> **WHAT THE TASK REQUIRES**: Find and return every line of the data that contains the word "enabled".

-------------------------

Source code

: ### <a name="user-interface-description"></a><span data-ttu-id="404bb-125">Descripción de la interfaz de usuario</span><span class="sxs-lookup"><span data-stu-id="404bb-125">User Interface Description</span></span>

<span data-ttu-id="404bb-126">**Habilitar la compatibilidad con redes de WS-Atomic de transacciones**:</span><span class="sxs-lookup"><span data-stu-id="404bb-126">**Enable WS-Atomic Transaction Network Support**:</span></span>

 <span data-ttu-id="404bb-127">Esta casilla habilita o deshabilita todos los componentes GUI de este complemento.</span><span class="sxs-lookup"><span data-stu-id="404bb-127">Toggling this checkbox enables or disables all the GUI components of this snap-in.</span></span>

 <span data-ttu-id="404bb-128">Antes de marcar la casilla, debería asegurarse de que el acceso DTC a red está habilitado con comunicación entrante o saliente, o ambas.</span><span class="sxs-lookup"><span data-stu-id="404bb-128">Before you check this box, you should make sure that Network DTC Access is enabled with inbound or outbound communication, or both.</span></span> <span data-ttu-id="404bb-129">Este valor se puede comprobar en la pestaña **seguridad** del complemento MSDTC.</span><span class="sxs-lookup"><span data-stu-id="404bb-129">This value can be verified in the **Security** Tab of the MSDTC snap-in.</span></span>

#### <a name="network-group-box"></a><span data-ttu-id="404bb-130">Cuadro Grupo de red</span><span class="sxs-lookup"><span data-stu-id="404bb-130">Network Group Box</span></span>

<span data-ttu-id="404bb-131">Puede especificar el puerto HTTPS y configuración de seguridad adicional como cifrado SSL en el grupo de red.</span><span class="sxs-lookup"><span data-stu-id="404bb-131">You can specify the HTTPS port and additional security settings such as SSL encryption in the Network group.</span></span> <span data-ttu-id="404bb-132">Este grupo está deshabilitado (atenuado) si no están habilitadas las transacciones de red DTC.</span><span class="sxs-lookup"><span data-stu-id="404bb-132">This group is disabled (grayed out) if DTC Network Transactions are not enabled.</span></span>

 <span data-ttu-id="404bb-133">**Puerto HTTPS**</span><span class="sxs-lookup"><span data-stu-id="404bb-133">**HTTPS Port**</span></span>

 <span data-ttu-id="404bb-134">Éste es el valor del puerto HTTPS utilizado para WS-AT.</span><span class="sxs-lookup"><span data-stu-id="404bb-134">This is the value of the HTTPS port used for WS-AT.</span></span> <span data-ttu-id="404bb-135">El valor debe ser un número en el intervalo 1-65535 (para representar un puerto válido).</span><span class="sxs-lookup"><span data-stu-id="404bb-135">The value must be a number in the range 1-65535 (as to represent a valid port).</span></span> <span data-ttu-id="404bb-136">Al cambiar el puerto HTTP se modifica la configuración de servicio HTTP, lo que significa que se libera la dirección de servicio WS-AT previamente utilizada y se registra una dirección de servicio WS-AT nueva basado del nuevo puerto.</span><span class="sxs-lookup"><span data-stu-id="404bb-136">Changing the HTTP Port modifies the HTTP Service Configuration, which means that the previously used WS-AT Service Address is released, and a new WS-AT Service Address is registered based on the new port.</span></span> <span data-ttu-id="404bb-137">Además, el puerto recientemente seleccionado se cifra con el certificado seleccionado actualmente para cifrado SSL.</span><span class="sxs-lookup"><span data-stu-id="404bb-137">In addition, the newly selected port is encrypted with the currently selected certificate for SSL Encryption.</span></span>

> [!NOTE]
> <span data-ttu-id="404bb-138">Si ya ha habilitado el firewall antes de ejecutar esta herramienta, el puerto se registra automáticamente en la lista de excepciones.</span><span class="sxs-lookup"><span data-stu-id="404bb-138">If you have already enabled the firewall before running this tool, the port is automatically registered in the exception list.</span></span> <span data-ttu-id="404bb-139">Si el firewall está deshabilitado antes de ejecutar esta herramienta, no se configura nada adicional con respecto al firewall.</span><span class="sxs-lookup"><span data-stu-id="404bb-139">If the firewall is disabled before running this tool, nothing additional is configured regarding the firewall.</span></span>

-------------------------

> **ANSWER SPACE**:
 <span data-ttu-id="404bb-128">Antes de marcar la casilla, debería asegurarse de que el acceso DTC a red está habilitado con comunicación entrante o saliente, o ambas.</span><span class="sxs-lookup"><span data-stu-id="404bb-128">Before you check this box, you should make sure that Network DTC Access is enabled with inbound or outbound communication, or both.</span></span> <span data-ttu-id="404bb-129">Este valor se puede comprobar en la pestaña **seguridad** del complemento MSDTC.</span><span class="sxs-lookup"><span data-stu-id="404bb-129">This value can be verified in the **Security** Tab of the MSDTC snap-in.</span></span>
<span data-ttu-id="404bb-131">Puede especificar el puerto HTTPS y configuración de seguridad adicional como cifrado SSL en el grupo de red.</span><span class="sxs-lookup"><span data-stu-id="404bb-131">You can specify the HTTPS port and additional security settings such as SSL encryption in the Network group.</span></span> <span data-ttu-id="404bb-132">Este grupo está deshabilitado (atenuado) si no están habilitadas las transacciones de red DTC.</span><span class="sxs-lookup"><span data-stu-id="404bb-132">This group is disabled (grayed out) if DTC Network Transactions are not enabled.</span></span>
> <span data-ttu-id="404bb-138">Si ya ha habilitado el firewall antes de ejecutar esta herramienta, el puerto se registra automáticamente en la lista de excepciones.</span><span class="sxs-lookup"><span data-stu-id="404bb-138">If you have already enabled the firewall before running this tool, the port is automatically registered in the exception list.</span></span> <span data-ttu-id="404bb-139">Si el firewall está deshabilitado antes de ejecutar esta herramienta, no se configura nada adicional con respecto al firewall.</span><span class="sxs-lookup"><span data-stu-id="404bb-139">If the firewall is disabled before running this tool, nothing additional is configured regarding the firewall.</span></span>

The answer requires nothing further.